Meer historische verhalen lezen? Schrijf u in voor onze gratis nieuwsbrief.
De Molukkers waren onrustig en schreeuwden naar elkaar in het Maleis. Het was onverstaanbaar voor Bies, al ving hij het woord ‘militair’ op.
Dit artikel is exclusief voor abonnees
Naast hem, aan het raam, zat de 22-jarige Leo Bulter uit het Twentse Lonneker. Hij had lang, donker haar en droeg ook een uniform. Net als Bies moest hij zich die ochtend melden in Nunspeet, vanwaar ze met bussen naar Seedorf in West-Duitsland gebracht zouden worden, hun nieuwe basis. Bies reisde samen met zijn Drentse dienstmakker Thijs Stevens (20). Leo hadden ze nooit eerder ontmoet. Hij was in Assen bij hen komen zitten in de stoptrein van 9 uur 53 naar Zwolle.

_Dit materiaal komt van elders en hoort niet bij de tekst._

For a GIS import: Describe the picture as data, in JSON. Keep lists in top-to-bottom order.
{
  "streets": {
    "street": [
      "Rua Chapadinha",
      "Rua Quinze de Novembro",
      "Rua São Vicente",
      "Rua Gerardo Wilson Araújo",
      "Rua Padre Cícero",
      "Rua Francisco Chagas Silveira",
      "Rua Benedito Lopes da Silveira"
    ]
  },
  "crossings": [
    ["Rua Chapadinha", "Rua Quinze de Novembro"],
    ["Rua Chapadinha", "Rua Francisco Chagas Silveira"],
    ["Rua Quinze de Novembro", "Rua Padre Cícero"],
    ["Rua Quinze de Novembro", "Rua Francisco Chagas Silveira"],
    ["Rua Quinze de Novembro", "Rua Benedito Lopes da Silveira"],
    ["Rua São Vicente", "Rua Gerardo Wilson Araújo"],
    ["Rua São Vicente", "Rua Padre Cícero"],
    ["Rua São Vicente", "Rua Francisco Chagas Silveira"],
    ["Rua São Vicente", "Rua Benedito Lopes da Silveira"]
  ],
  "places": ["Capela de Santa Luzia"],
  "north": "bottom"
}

Kort na Beilen was de trein plotseling gestopt. Met veel kabaal waren enkele jongens met wapens de coupé binnengestormd en hadden de passagiers bij elkaar gedreven. Bies had ze al gezien op het perron in Assen, en had het niet vertrouwd omdat ze langwerpige voorwerpen bij zich hadden, verpakt in rood sinterklaaspapier. Ze gedroegen zich agressief. In plastic tassen hadden ze kranten en plakband bij zich. ‘Ramen dichtplakken!’ schreeuwden ze. ‘Wie zich verzet, krijgt een kogel door de kop!’
Al op het perron in Assen had Bies de jongens niet vertrouwd
Vijf uren waren nu verstreken. De spanning was om te snijden na de executie van de bebrilde man. Bies vroeg zich af waar de bus bleef die de kapers hadden geëist om de gijzelaars naar Schiphol te brengen. Zijn buurman was opvallend ontspannen. Voelde hij die dreiging dan niet? Bies zag dat Leo een gaatje in de krant had gemaakt zodat hij naar buiten kon kijken. ‘Pantserwagens!’ fluisterde hij. ‘Mag ik even kijken?’ vroeg Bies. Tot zijn verbazing zei Leo: ‘Oké.’ Ze wisselden van plek. Even later kwam dezelfde Molukker de coupé binnen en tikte Leo op zijn schouder: ‘Meekomen!’
Dolverliefd
Een collega haalde Willem Bulter uit de klas. Telefoon, het was dringend. De 31-jarige leraar Nederlands nam de hoorn op. ‘Ze zeggen dat Leo in die gekaapte trein zit,’ zei zijn ongeruste moeder Bertha. Leo was een nakomertje en haar lieveling. Hij was haar zevende kind, geboren op 11 januari 1953. Voor Leo in dienst moest, woonde hij nog bij haar op Dorpsstraat 42 in Lonneker, in het huis dat haar in 1963 overleden echtgenoot Gerrit, aannemer van beroep, zelf had gebouwd. Omdat zijn broers al uit huis waren, groeide Leo op met zijn zussen. Dat verklaarde zijn zachtaardige karakter en lieve uitstraling, meende Willem. Leo was beslist geen macho.
Hij was in zijn jeugd vaak te vinden op boerderij Hesselink, even buiten het dorp, waar hij leerde tractor rijden, aardappels rooien en koeien melken. Hij was lid van de Katholieke Plattelands Jongeren (KPJ), veel van zijn vrienden waren boerenzonen. Op het jongensinternaat Maria Mediatrix in Azelo haalde Leo zijn mulodiploma. Daarna ging hij naar de mts in Enschede. Hij was gek van rockmuziek en leerde zichzelf spelen op Willems akoestische gitaar. Later kocht hij een elektrische gitaar, liet zijn haar groeien en vormde met een paar jongens uit het dorp een bandje. Wekelijks oefenden ze in een werkplaats. Jimi Hendrix was Leo’s grote voorbeeld.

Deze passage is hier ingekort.